Lista de tarefas:
1. Copie do trecho sobre o mercado de arte tudo o que vai de "O circuito comercial" até "das galerias participantes.".
2. Segundo o trecho sobre o mercado de arte, que parcela das vendas anuais das galerias participantes a SP-Arte chega a representar?

Trecho selecionado:
....

O circuito comercial das artes sempre foi visto como tradicionalmente dependente dos encontros presenciais, que tomavam forma nas galerias, especialmente nas feiras e nos festivais de arte e em todo o conjunto de eventos sociais e culturais construídos ao seu redor. De acordo com relatório recente de Art Basel, mais de 60% do total de vendas das galerias ao redor do mundo se concretizaram nas feiras de arte em 2019. No Brasil, a SP-Arte sozinha, com apenas cinco dias de duração, chega a representar cerca de 30% das vendas anuais das galerias participantes.

É possível imaginar, então, o impacto dramático que a chegada da covid-19 e o consequente cancelamento de nossa feira em abril e de todas as outras ao redor do mundo após 13 de março tiveram nesse mercado. Como substituir a magia do encontro pessoal do espectador com a obra? Como vender peças únicas, cada uma com suas cores, texturas e formas, e que podem representar investimentos expressivos, sem o contato direto e a interação pessoal com o galerista?

....

Entradas de dados coletadas:
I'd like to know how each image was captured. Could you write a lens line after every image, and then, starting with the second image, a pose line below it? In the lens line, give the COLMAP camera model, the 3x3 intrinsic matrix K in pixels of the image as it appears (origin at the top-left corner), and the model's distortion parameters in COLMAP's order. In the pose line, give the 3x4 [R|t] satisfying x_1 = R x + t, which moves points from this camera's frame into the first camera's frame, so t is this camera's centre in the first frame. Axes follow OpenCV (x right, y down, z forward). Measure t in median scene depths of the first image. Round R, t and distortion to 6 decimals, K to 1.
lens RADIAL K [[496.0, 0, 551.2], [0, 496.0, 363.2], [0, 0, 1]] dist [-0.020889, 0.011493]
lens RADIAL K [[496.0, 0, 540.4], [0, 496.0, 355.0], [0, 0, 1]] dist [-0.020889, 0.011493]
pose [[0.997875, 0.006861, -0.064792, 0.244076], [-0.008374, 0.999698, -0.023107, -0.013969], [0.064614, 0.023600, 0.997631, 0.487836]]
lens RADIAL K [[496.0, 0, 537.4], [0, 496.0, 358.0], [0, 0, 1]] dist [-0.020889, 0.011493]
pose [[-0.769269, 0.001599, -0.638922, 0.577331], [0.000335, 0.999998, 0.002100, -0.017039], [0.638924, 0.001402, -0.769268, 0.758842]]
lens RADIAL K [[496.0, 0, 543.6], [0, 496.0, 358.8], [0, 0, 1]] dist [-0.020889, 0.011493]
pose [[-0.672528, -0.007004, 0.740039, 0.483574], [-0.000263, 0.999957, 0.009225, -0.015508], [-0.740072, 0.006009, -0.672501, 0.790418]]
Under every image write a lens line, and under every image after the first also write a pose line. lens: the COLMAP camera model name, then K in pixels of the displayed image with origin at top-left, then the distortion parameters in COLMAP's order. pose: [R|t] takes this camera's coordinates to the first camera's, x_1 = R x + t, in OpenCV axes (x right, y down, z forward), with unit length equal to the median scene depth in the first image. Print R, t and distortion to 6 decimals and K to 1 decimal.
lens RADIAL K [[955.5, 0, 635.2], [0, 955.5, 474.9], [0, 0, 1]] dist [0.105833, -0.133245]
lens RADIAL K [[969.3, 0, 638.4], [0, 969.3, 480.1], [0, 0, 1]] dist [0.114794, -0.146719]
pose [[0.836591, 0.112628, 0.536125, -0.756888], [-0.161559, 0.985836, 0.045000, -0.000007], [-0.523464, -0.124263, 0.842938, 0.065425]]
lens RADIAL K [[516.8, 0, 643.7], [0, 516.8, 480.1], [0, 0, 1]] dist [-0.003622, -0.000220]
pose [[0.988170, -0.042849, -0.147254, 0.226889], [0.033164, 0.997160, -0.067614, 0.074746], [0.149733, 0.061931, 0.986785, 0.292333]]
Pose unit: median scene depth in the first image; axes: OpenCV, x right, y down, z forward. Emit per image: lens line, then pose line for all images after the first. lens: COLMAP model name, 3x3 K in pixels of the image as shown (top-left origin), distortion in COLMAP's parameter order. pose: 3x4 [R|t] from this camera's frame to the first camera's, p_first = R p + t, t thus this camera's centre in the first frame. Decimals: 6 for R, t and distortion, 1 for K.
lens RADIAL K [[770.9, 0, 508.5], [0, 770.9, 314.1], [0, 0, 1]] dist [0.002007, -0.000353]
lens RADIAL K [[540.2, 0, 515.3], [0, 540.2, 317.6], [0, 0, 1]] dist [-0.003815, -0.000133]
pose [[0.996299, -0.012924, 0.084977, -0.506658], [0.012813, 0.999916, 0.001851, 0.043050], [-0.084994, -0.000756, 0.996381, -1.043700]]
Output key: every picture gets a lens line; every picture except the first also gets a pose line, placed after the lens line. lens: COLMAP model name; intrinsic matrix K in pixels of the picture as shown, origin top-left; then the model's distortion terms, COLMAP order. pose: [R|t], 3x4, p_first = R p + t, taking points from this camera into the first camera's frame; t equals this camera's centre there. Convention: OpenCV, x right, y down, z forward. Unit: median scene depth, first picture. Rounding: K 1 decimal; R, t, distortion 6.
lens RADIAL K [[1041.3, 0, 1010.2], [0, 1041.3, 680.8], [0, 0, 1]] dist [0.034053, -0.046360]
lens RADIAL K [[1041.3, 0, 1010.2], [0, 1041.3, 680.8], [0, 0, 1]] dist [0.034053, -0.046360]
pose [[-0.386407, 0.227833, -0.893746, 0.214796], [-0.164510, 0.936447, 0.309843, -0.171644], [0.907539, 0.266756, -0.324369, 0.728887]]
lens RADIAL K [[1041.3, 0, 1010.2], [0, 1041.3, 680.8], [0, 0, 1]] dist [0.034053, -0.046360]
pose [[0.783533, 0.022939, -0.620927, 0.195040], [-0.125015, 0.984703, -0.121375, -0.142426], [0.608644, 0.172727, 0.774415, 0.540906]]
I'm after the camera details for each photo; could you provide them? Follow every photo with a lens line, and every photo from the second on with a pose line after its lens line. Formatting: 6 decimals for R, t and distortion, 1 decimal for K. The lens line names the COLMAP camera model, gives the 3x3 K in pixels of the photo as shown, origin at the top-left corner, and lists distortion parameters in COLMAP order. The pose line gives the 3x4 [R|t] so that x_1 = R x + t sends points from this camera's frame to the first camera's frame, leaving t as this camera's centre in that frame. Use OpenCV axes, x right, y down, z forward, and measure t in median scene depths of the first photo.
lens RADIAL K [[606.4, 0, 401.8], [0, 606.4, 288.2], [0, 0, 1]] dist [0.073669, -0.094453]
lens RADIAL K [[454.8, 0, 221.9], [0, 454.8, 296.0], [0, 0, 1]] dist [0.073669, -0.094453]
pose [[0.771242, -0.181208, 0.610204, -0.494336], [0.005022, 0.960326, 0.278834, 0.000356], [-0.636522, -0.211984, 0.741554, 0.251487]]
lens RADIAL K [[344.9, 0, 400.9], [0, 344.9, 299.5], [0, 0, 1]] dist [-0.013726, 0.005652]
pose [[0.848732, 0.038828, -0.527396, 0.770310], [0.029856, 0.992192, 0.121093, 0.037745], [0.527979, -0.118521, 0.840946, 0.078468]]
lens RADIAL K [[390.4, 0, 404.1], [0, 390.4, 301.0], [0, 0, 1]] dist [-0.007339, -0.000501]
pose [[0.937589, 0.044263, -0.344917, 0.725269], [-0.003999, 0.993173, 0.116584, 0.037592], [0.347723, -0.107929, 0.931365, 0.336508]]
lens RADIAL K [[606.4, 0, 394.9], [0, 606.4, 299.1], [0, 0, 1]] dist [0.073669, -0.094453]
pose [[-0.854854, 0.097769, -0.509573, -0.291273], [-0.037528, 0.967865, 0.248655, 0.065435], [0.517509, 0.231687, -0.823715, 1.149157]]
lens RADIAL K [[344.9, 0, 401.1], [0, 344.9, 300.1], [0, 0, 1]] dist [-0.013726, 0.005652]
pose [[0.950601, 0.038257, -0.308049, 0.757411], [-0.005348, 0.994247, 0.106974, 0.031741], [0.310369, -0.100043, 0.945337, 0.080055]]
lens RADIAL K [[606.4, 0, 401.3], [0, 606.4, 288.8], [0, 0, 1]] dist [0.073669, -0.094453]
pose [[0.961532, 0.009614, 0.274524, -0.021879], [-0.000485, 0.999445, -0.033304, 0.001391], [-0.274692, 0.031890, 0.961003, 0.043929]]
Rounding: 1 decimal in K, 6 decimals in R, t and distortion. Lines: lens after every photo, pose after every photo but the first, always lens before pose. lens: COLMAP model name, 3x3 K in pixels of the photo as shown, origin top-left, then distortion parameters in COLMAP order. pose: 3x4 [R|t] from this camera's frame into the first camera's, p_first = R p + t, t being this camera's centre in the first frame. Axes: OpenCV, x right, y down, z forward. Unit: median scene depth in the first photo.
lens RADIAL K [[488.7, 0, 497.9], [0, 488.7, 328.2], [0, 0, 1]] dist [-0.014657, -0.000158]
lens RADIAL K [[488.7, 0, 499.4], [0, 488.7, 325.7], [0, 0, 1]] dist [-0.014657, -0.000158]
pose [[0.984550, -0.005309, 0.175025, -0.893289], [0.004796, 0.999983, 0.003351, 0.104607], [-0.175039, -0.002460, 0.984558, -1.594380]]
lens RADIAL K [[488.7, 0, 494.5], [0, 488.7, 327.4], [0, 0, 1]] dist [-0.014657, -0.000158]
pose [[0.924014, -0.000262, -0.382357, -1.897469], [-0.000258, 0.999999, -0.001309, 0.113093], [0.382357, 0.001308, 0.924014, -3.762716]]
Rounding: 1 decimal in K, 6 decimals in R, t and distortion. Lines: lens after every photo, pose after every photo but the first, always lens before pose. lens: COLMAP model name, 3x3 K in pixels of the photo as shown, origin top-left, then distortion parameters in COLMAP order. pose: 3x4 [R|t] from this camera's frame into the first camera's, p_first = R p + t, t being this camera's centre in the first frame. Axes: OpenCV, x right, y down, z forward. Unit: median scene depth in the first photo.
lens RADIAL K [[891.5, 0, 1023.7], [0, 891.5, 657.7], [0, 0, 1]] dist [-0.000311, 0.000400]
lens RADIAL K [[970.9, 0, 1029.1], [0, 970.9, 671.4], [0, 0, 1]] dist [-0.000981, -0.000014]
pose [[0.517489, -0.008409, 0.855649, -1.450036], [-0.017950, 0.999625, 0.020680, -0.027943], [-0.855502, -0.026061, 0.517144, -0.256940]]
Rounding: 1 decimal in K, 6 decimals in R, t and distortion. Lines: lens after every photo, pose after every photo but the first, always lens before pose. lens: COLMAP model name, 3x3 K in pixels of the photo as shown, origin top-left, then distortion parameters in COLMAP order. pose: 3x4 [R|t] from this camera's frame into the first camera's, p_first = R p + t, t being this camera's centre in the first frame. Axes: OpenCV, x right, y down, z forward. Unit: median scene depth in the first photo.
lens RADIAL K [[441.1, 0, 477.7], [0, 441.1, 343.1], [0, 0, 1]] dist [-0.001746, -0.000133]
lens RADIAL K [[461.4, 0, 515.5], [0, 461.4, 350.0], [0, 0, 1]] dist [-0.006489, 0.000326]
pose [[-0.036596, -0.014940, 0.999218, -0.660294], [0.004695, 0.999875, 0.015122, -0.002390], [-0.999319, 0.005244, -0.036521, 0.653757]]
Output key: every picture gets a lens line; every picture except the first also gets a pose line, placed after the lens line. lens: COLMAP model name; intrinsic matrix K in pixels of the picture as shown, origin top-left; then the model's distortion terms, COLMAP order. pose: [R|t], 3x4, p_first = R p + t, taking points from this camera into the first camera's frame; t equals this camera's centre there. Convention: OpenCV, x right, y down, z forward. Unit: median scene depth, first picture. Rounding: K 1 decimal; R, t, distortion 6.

....

Resultados do exercício:
1.
O circuito comercial das artes sempre foi visto como tradicionalmente dependente dos encontros presenciais, que tomavam forma nas galerias, especialmente nas feiras e nos festivais de arte e em todo o conjunto de eventos sociais e culturais construídos ao seu redor. De acordo com relatório recente de Art Basel, mais de 60% do total de vendas das galerias ao redor do mundo se concretizaram nas feiras de arte em 2019. No Brasil, a SP-Arte sozinha, com apenas cinco dias de duração, chega a representar cerca de 30% das vendas anuais das galerias participantes.

2. Cerca de 30%.